## INSTRUCTION 1
Answer these questions using the stadium excerpt below:
(a) Which architects designed the stadium?
(b) How many VIP boxes does the stadium have?
(c) Which opponent did Bayern Munich play on the evening of the inauguration?

start EXCERPT

Bayern Munich v. Germany

Architecture

Allianz Arena, Munich

The new football stadium built in Munich by Swiss Minimalist architects Herzog & de Meuron is something of a chameleon. Named after its sponsors, the upmarket insurance company Allianz Arena, it is home to Bundesliga champions Bayern Munich and also to Second Division 1860 Munich; and the stadium’s façade can glow in red, blue or a neutral grey-white, thanks to pneumatic gas-filled cushions. But who the real masters of the building are became clear when, on the evening of its inauguration, Bayern Munich chose to play not against their local opponents but against the German national team.

Despite the first-class players on view, however, the event was definitely second-rate. Seal, who goes out with supermodel Heidi Klum, sang a few songs but could barely be heard over football fan chants demanding ‘We wanna see Heidi!’. He was followed by German chanteuse Sarah O’Connor, who surreally altered the lyrics of the national anthem, a faux pas that subsequently kept the tabloids entertained for weeks. And throughout the game beer-filled Bayern supporters kept throwing stuff at Arsenal’s Jens Lehmann, goalkeeper for the national team and the main rival to Bayern’s Oliver Khan. To cap it all, they also took the mickey out of the people in the 106 VIP boxes and ‘event spaces’, mocking them with chants of ‘You’re only here for the food!’ They have a point: in the host country of the 2006 World Cup football has indeed become strangely de rigueur among the ruling class.

end EXCERPT
start PROVIDED ENTRIES

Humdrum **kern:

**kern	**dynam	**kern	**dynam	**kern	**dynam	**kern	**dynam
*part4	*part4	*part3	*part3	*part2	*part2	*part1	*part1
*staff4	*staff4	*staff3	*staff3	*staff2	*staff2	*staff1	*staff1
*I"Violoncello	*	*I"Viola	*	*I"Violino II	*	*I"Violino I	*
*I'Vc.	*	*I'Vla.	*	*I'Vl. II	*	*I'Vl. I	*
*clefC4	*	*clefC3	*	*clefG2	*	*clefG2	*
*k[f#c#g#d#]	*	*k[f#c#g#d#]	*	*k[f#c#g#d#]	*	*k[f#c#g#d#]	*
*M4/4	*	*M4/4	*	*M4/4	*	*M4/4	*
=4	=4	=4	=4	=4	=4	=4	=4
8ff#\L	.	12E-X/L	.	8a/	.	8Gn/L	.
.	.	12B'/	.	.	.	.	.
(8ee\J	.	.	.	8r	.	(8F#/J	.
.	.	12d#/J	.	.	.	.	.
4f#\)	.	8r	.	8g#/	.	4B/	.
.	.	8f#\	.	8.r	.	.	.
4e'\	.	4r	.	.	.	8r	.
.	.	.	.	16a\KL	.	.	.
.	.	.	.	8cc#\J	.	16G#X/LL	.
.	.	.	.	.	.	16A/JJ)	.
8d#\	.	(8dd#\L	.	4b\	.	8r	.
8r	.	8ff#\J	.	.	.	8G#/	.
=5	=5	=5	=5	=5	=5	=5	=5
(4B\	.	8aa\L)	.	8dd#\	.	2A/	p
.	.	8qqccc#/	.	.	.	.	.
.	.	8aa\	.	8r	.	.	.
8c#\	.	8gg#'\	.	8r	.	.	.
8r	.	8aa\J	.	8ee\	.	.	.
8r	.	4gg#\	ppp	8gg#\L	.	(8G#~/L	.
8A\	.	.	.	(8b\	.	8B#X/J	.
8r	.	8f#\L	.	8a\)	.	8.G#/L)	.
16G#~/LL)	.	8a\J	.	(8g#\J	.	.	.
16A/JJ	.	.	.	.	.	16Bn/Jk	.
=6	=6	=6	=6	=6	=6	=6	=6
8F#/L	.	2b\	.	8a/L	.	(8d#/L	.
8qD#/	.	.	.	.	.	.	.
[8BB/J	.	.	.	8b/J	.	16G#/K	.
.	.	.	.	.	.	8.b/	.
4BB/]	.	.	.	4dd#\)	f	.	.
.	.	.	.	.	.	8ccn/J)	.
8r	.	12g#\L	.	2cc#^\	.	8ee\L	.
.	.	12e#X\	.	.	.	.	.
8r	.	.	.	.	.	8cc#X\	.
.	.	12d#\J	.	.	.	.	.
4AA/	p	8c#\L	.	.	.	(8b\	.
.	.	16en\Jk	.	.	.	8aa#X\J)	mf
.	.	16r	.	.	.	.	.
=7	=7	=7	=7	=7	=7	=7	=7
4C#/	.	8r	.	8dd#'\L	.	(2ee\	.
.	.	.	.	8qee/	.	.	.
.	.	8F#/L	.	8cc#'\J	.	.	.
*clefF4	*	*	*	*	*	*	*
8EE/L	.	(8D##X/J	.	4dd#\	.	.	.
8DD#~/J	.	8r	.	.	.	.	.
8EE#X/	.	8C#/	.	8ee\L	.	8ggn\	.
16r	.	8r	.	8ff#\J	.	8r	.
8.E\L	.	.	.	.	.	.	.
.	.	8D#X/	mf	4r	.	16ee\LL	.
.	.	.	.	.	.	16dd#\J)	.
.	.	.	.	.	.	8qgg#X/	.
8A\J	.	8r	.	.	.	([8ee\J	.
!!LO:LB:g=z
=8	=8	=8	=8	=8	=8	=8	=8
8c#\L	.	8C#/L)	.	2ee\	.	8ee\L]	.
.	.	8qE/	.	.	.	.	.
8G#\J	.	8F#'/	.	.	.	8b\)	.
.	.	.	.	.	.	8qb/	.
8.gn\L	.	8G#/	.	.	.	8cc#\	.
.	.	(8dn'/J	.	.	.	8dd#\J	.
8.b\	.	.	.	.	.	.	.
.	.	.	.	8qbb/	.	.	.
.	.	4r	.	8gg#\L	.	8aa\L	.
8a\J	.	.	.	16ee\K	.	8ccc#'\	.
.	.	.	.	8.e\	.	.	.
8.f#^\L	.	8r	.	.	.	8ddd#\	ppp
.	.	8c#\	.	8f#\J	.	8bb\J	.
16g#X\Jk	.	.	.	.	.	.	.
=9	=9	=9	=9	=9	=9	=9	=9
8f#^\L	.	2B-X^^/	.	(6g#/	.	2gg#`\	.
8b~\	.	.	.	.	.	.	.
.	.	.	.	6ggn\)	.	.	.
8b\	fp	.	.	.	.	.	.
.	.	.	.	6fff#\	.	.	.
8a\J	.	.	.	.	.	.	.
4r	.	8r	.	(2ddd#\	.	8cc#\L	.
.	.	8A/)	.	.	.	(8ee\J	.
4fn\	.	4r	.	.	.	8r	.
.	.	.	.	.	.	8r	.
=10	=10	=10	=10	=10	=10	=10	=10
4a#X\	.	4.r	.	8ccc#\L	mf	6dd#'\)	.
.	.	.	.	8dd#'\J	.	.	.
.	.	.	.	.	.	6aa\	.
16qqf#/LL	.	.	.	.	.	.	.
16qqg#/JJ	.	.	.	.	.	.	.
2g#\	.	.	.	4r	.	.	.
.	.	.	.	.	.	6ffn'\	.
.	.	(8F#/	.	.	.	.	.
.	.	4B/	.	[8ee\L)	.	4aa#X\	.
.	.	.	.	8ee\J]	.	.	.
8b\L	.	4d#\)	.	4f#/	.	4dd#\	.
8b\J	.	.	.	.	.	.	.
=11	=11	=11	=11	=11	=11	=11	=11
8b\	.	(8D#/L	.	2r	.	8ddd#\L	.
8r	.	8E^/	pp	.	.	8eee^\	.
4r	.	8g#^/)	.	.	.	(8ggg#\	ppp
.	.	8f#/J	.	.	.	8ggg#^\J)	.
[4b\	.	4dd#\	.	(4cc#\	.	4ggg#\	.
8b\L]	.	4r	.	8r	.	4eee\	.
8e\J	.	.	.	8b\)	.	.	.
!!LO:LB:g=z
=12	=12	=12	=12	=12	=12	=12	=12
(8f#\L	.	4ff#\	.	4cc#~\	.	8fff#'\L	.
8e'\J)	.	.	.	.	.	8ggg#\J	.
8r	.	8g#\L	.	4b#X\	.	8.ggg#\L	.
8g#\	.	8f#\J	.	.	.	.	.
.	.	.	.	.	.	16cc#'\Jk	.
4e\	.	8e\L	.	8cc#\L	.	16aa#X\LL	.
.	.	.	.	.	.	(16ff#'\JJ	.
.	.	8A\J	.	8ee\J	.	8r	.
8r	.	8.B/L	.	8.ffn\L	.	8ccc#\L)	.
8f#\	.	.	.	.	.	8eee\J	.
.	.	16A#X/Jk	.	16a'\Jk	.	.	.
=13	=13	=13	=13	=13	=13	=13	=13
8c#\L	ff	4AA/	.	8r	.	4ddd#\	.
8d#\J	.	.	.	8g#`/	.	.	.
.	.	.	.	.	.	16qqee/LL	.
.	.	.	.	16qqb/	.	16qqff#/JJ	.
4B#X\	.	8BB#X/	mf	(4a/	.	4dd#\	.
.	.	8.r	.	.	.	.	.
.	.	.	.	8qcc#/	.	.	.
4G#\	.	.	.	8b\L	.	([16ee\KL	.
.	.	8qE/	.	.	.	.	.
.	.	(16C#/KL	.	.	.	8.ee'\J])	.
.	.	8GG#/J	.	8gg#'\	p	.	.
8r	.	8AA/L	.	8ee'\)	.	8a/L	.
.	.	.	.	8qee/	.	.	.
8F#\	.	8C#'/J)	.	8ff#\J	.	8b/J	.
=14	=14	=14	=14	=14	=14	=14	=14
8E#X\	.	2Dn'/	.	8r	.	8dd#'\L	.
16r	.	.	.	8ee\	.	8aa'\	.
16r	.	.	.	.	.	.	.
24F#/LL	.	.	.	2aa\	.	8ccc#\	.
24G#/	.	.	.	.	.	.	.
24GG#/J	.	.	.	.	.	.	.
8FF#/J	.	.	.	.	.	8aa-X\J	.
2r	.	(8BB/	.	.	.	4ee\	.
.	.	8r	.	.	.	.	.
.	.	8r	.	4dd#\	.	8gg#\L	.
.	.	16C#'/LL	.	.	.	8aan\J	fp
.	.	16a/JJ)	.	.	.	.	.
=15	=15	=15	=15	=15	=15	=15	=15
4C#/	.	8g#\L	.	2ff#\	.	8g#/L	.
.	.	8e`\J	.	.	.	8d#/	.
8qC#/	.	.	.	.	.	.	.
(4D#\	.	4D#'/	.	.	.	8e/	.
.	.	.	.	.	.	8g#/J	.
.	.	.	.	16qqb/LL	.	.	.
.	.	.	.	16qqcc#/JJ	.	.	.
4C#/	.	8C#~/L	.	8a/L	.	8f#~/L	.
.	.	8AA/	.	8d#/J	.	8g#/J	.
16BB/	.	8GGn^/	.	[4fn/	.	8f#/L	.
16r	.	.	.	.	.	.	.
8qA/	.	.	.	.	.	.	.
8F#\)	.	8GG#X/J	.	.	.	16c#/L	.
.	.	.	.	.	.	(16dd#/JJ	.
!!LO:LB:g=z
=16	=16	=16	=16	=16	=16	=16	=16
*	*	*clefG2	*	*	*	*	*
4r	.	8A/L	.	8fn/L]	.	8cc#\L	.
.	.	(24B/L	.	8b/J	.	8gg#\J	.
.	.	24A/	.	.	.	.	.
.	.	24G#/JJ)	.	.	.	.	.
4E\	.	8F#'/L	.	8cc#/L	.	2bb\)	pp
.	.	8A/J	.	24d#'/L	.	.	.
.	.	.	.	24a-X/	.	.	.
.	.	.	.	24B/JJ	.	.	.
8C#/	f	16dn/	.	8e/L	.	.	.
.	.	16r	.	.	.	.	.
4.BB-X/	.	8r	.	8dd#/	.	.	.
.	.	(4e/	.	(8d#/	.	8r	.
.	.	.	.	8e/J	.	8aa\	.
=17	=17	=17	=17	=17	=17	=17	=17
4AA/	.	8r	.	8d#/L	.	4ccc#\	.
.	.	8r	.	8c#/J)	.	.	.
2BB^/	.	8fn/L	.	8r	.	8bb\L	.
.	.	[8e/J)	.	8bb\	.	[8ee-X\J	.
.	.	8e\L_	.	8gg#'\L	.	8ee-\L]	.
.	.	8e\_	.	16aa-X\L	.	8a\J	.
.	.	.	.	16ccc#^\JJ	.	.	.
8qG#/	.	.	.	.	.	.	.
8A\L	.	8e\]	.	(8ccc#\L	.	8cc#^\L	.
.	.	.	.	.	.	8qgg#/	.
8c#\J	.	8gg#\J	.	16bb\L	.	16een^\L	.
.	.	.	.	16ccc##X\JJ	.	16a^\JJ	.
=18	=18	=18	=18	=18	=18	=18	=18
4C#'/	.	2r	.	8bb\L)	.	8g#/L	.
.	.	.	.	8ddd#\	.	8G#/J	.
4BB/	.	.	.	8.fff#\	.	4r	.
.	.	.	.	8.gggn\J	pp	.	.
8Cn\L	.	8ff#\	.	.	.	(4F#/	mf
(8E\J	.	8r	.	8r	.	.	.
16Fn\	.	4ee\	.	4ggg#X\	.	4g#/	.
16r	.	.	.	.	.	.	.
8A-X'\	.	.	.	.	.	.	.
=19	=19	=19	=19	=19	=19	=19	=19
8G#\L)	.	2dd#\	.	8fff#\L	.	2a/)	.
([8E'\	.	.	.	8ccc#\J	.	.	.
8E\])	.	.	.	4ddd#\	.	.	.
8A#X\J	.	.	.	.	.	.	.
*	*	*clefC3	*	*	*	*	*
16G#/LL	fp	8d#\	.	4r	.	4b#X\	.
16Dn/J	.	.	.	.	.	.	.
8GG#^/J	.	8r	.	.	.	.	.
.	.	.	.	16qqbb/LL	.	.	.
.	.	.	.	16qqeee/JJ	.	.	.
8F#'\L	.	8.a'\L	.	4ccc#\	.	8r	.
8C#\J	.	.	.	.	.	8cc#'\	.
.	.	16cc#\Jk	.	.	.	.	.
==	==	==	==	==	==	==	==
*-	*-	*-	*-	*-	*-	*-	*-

end PROVIDED ENTRIES

## INSTRUCTION 2
Find each line in the records above that contains the string "kern", and copy those lines.

## RESULT 1
(a) Herzog & de Meuron
(b) 106
(c) The German national team

## RESULT 2
Humdrum **kern:
**kern	**dynam	**kern	**dynam	**kern	**dynam	**kern	**dynam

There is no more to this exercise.